Il répondit, en riant toujours :

— Baste ! on s’y fait, et d’ailleurs c’est excellent pour la santé. Tu ne t’en porteras que mieux. Nous ne sommes pas des Parisiens, sacrebleu ! pour vivre dans les tisons. Et, d’ailleurs, voici le printemps tout à l’heure.


Vers le commencement de janvier un grand malheur la frappa. Son père et sa mère moururent d’un accident de voiture. Elle vint à Paris pour les funérailles. Et le chagrin occupa seul son esprit pendant six mois environ.

La douceur des beaux jours finit par la réveiller, et elle se laissa vivre dans un alanguissement triste jusqu’à l’automne.

Quand revinrent les froids, elle envisagea, pour la première fois, le sombre avenir. Que ferait-elle ? Rien. Qu’arriverait-il désormais pour elle ? Rien. Quelle attente, quelle espérance pouvaient ranimer son cœur ? Aucune. Un médecin, consulté, avait déclaré qu’elle n’aurait jamais d’enfants.

Plus âpre, plus pénétrant encore que l’autre année, le froid la faisait continuellement souffrir.

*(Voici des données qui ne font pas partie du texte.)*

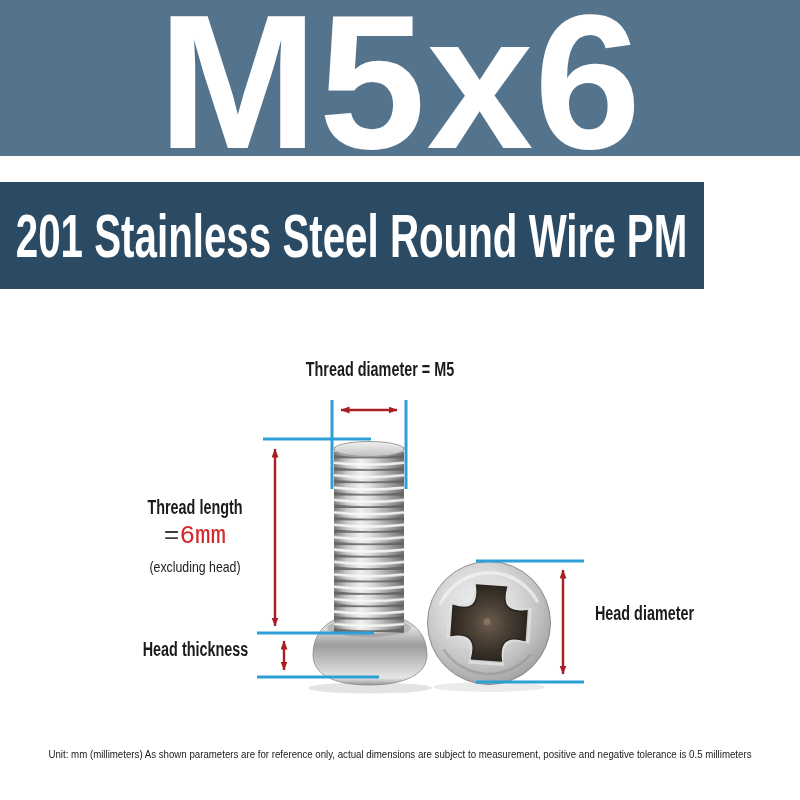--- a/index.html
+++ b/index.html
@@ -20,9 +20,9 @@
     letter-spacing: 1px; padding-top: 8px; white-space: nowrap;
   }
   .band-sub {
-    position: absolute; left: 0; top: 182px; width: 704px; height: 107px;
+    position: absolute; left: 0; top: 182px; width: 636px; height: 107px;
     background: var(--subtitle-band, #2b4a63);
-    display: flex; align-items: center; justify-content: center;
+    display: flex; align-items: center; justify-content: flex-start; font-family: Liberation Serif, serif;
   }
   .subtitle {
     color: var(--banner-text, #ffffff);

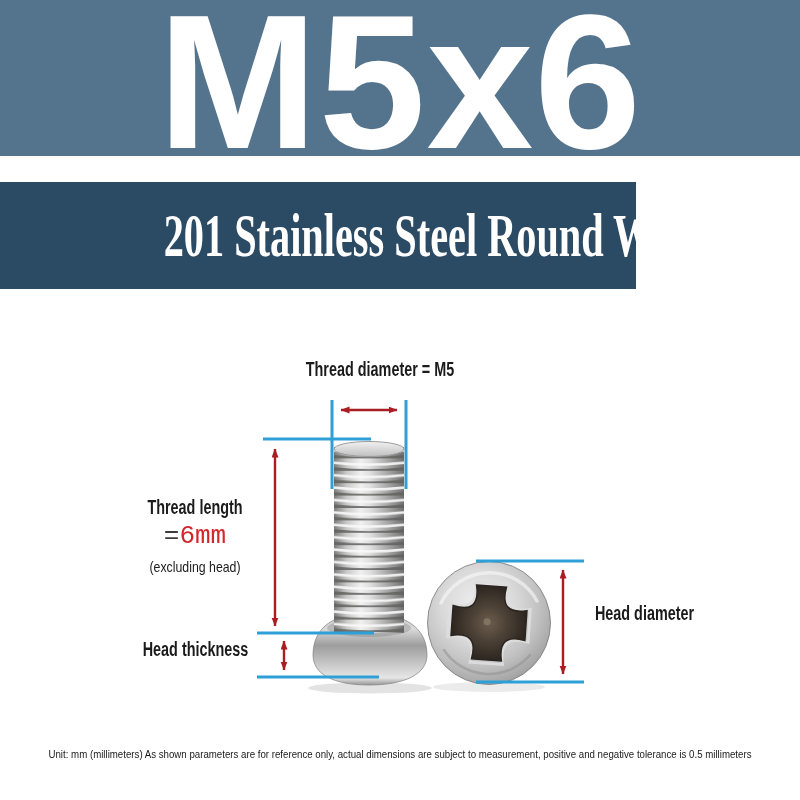--- a/index.html
+++ b/index.html
@@ -185,6 +185,9 @@
   <div class="dim-label" style="left:113px; top:637px; width:165px;">Head thickness</div>
 
   <div class="dim-label" style="left:562px; top:601px; width:165px;">Head diameter</div>
+  <div class="value-line" style="left:562px; top:626px; width:165px;">
+    <span class="eq">=</span><span class="val">8.4mm</span>
+  </div>
 
   <div class="disclaimer">Unit: mm (millimeters) As shown parameters are for reference only, actual dimensions are subject to measurement, positive and negative tolerance is 0.5 millimeters</div>
 

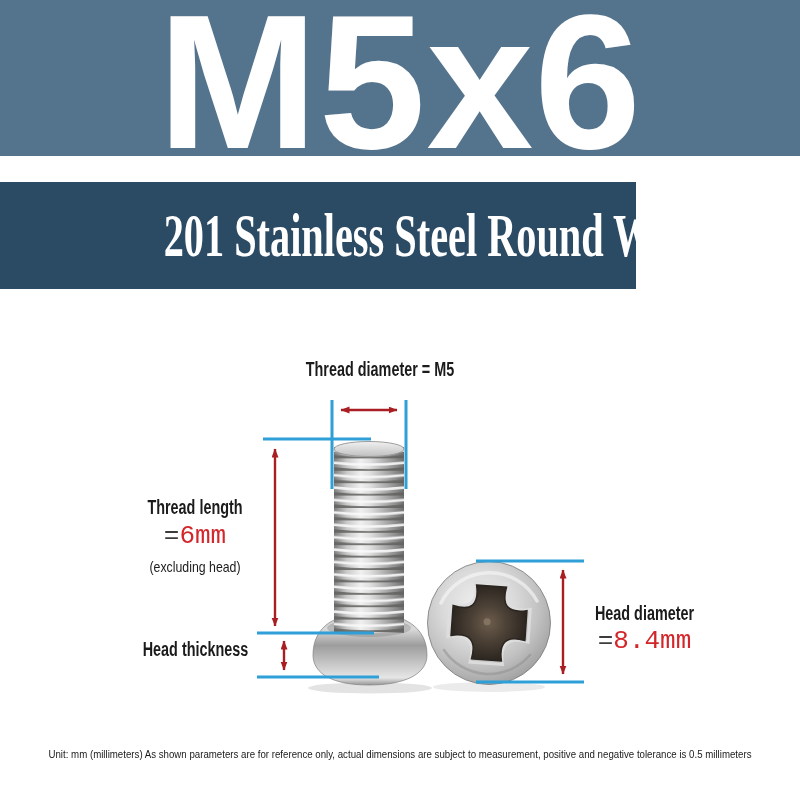--- a/index.html
+++ b/index.html
@@ -183,6 +183,9 @@
   <div class="dim-note" style="left:115px; top:558px; width:160px;">(excluding head)</div>
 
   <div class="dim-label" style="left:113px; top:637px; width:165px;">Head thickness</div>
+  <div class="value-line" style="left:113px; top:661px; width:165px;">
+    <span class="eq">=</span><span class="val">2.9mm</span>
+  </div>
 
   <div class="dim-label" style="left:562px; top:601px; width:165px;">Head diameter</div>
   <div class="value-line" style="left:562px; top:626px; width:165px;">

Elle tendait aux grandes flammes ses mains grelottantes. Le feu flamboyant lui brûlait le visage ; mais des souffles glacés semblaient se glisser dans son dos, pénétrer entre la chair et les étoffes. Et elle frémissait de la tête aux pieds. Des courants d’air innombrables paraissaient installés dans les appartements, des courants d’air vivants, sournois, acharnés comme des ennemis.